Among infill products, Envirofill provides low maintenance, high durability and excellent performance, and is a proven, clean, and safe product.
While coated sand can be perceived as more abrasive than other infill products, if the product is used with the recommended turf specification, the abrasion levels will be similar to crumb rubber. The initial perception sometimes is that it’s too firm. Gone are the days when a soft and spongy-feeling surface meant it was safe. The firmness of Envirofill will enhance performance for the ball and athletes, while the shock pad works underneath the surface to ensure safety.
There are plenty of other advantages to using this type of infill as well. First, it’s a combination of natural and synthetic materials made just for artificial turf. It’s also completely reusable for multiple lifecycles backed by a 16-year warranty. It has limited migration and provides a consistent Gmax and playing surface over the turf’s lifecycle.
Organic infill products are following similar trends in the food and consumer goods space and becoming very popular. They are mostly made from walnut shells, cork and cork/coconut blends, and are all-natural, free of chemicals and can be composted.
Some of the downfalls of using an organic product for artificial turf infill is it may require additional maintenance including some irrigation for optimum performance and may tend to float and migrate with heavy rains. However, organic infill products do play more like a natural surface.

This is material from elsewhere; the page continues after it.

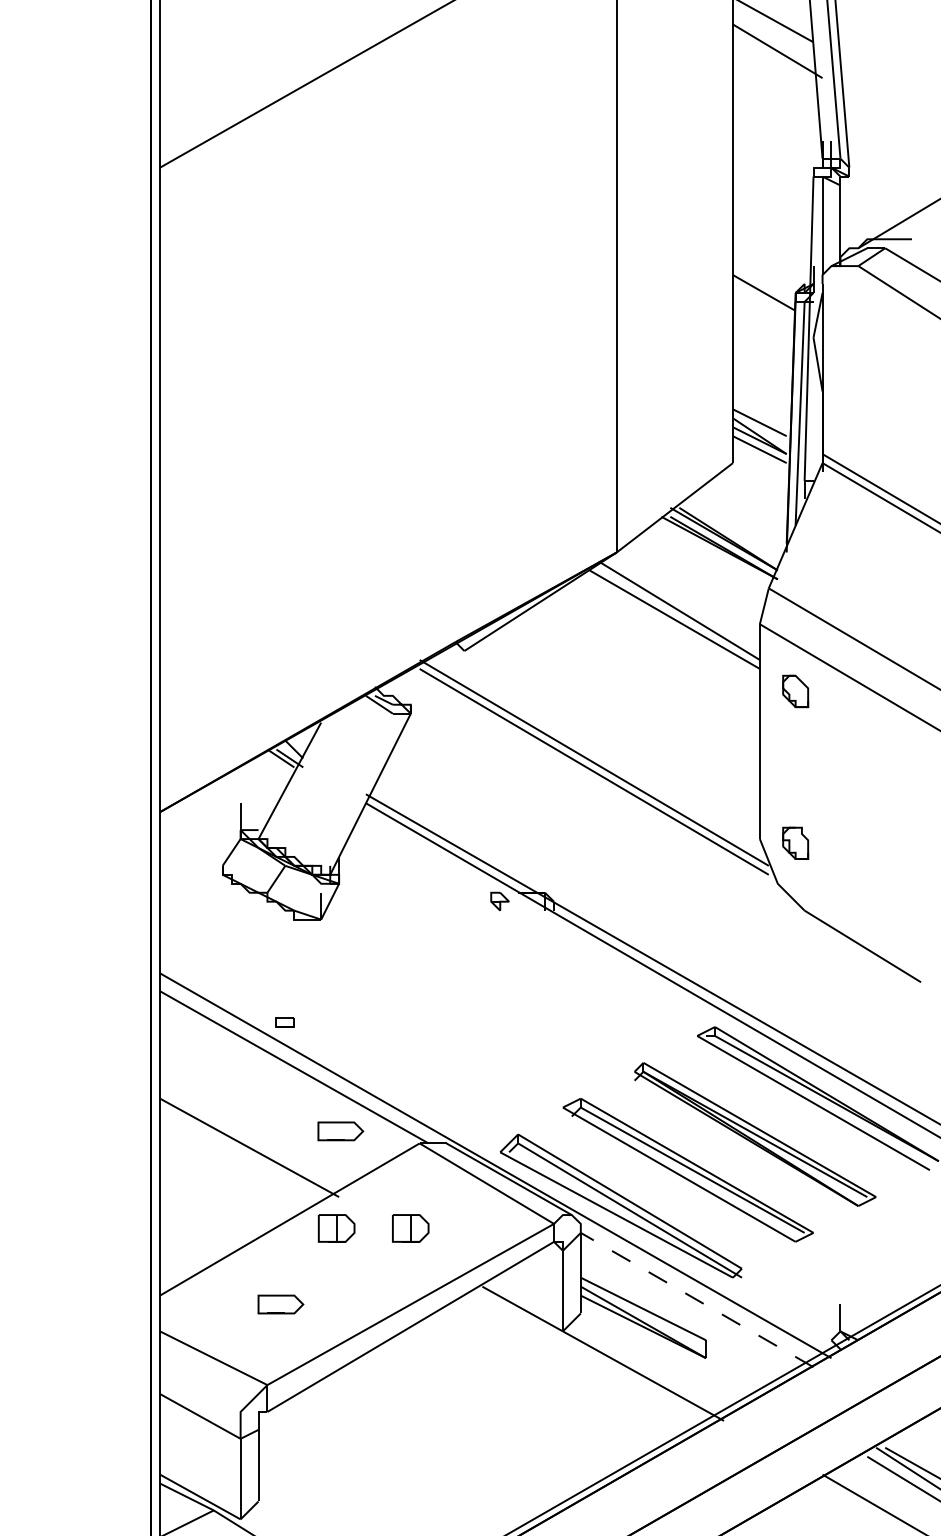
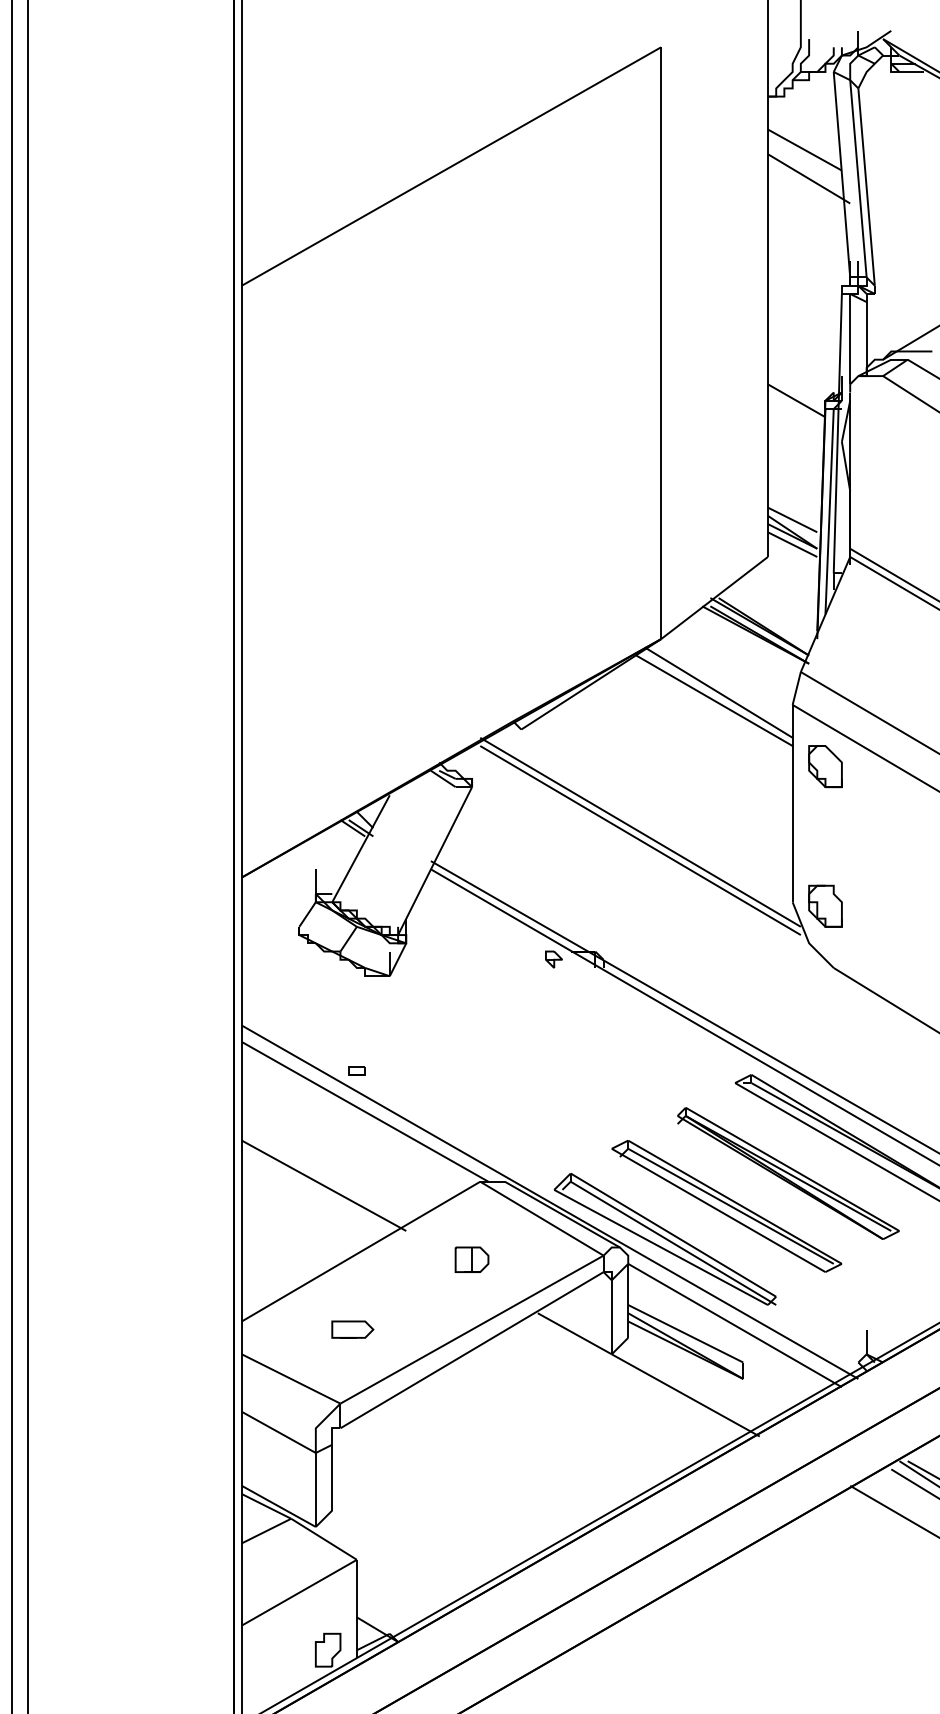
part: (795, 691) -> (825, 766), size x1.43
part: (795, 842) -> (825, 905), size x1.43
part: (340, 1131) -> (407, 1170), removed
part: (336, 1228) -> (403, 1259), removed
line: (696, 1299) -> (734, 1325), dashed -> solid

Safeshell is one of the best organic infill products available. It is an all-natural product made in the U.S. that provides all the benefits of organic infill with much lower maintenance than other products in the category. Safeshell doesn’t break down quickly or change in hot and/or wet climates, and its round shape prevents it from floating. Its performance the same whether the artificial turf surface is wet or dry.
Unlike many other infill products, Safeshell is one of the only natural infills that doesn’t require irrigation for the warranty to stay intact. Its absorption properties help reduce the surface temperature of the artificial turf system.
Crumb rubber is a widely used infill product because it’s readily available, relatively inexpensive and is non-abrasive.
Crumb rubber is made from ground up car and truck tires, which is combined with raw silica sand to make the final product. It also might have an offensive odor in hot condition and create dust when breaking down. In addition, a crumb rubber infill will retain a significant amount of heat, potentially driving the temperature of the system to unsafe levels.
Virgin polymers are similar to crumb rubber systems. This infill category is made specifically for athletic playing surfaces, with the two main types being EPDM and TPE.
The main advantage it has over crumb rubber is it is a virgin product, meaning it is made from selected components that can be modified to enhance the product.
Other advantages of a virgin polymer infill are it’s resiliency, consistency, and non-abrasiveness. Some of the downfalls is it is more expensive than other infill options, and it can be an issue to control the quality of material sourced from abroad.
Paying particular attention to the infill you choose is essential in getting the best artificial turf system for your athletic playing surface. Infill is perhaps the most important component of the system. Whatever product you choose, make sure it fits your needs the best while also taking into consideration what the product is made from, its contribution to field performance and what impact it will have on the environment.